The amount of labeled unbound phenylalanine varied greatly between individuals and the time of injection. On average, only 75.5 ± 11.1% of the total phenylalanine was labeled, resulting in a mean Ks value of 0.049 ± 0.021% day⁻¹. This rate is about 75-times lower than previously measured in vitro in Antarctic eelpout white muscle at Ks = 3.5–3.6% day⁻¹ [13], but similar to in vivo radioactive measurements in other Antarctic fish species (e.g., Smith and Haschemeyer, 1980 Ks = 0.04–0.22% day⁻¹ [11]). Indeed, the authors of the in vitro study argued that the higher Ks value in Pachycara brachycephalum compared to other Antarctic fish could be due to the inherent differences between in vitro and in vivo measurements (see introduction). The in vitro measurement reflects the maximum capacity of protein synthesis, whereas the in vivo measurement describes a usually lower, more realistic rate. It reflects the response of the entire organism instead of individual tissues or cells [13]. In other fish species, Ks measured in vivo in white muscle varies greatly depending on biotic and abiotic factors such as age, habitat temperature, or food supply, with the highest protein synthesis rates found in well-fed juvenile rainbow trout (Ks = 4.4% day⁻¹ [8]) and the lowest rates seen in starving Antarctic fish, Trematomus hansoni (Ks = 0.04% day⁻¹ [11]). How the mentioned biotic and abiotic factors affect the protein synthesis rate of Antarctic eelpout needs to be investigated in the future.

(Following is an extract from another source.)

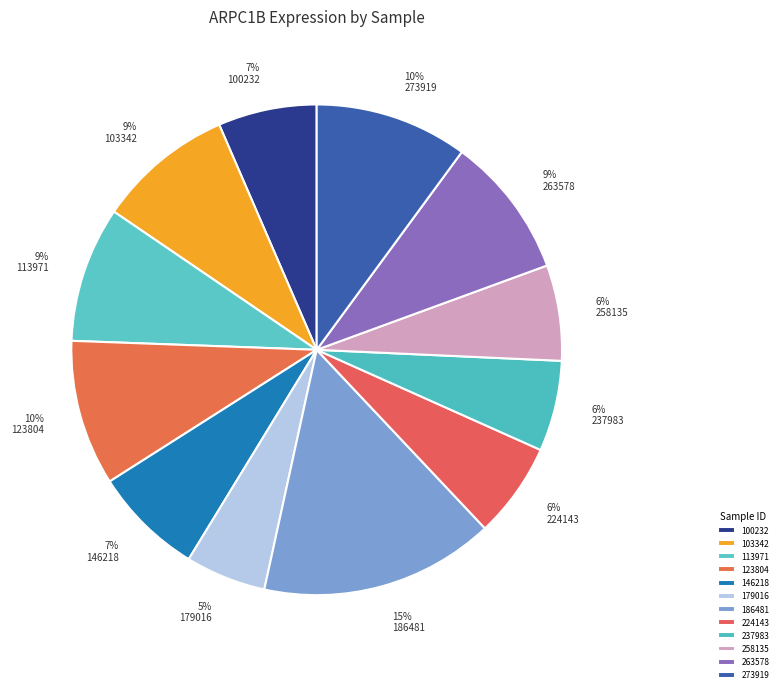

What is the largest slice in the pie chart?

186481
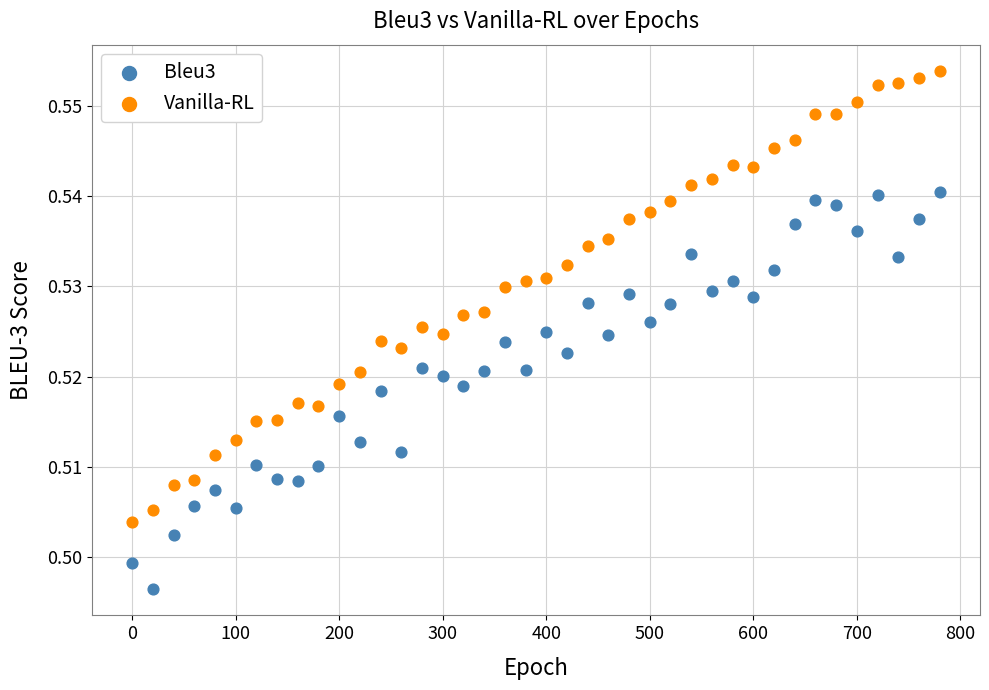

Across all data points, what is the range of X values (max minus min)?

780.0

Up to 79% of the protein synthesis rate (Ks) measured in the white muscle of rainbow trout contributed to growth [3]. On this basis, we estimated the protein growth efficiency of P. brachycephalum using literature data on species-specific growth rate measured over several months at 0 °C [37] and compared it with our data for protein synthesis rate (($\mathrm{Ks}/\frac{Weightgain\left(\frac{\mathrm{g}}{\mathrm{d}}\right)}{weigth\left(\mathrm{g}\right)}\ast 100)\ast 100)$. Accordingly, 72–96% of Ks in white muscle contributes to growth in the Antarctic eelpout at 0 °C, an order of magnitude that confirms our approach and data. Measuring growth rates in animals with slow metabolism is time consuming, laborious and can only be performed in laboratories. However, long-term laboratory experiments of polar organisms are always associated with unpredictable risks, such as water quality degradation, that may affect results or, in the worst case, cooling failure. In addition, it involves costly maintenance of experimental set-ups and of the fish in their maintenance aquaria. The method described here will not only simplify laboratory studies, but also reduce costs and help to draw conclusions on growth rates of delicate organisms in the field, at remote places or on ships within a few hours without using hazardous radioactive material that are difficult to obtain or prohibited to use in some areas. It will also allow the determination of the fractional cost of protein synthesis in the context of the energy budget, e.g., [38]. Energy use plays an important role in setting tolerance to environmental changes, such as those caused by climate change. The proposed technique may help to perform such experiments more easily.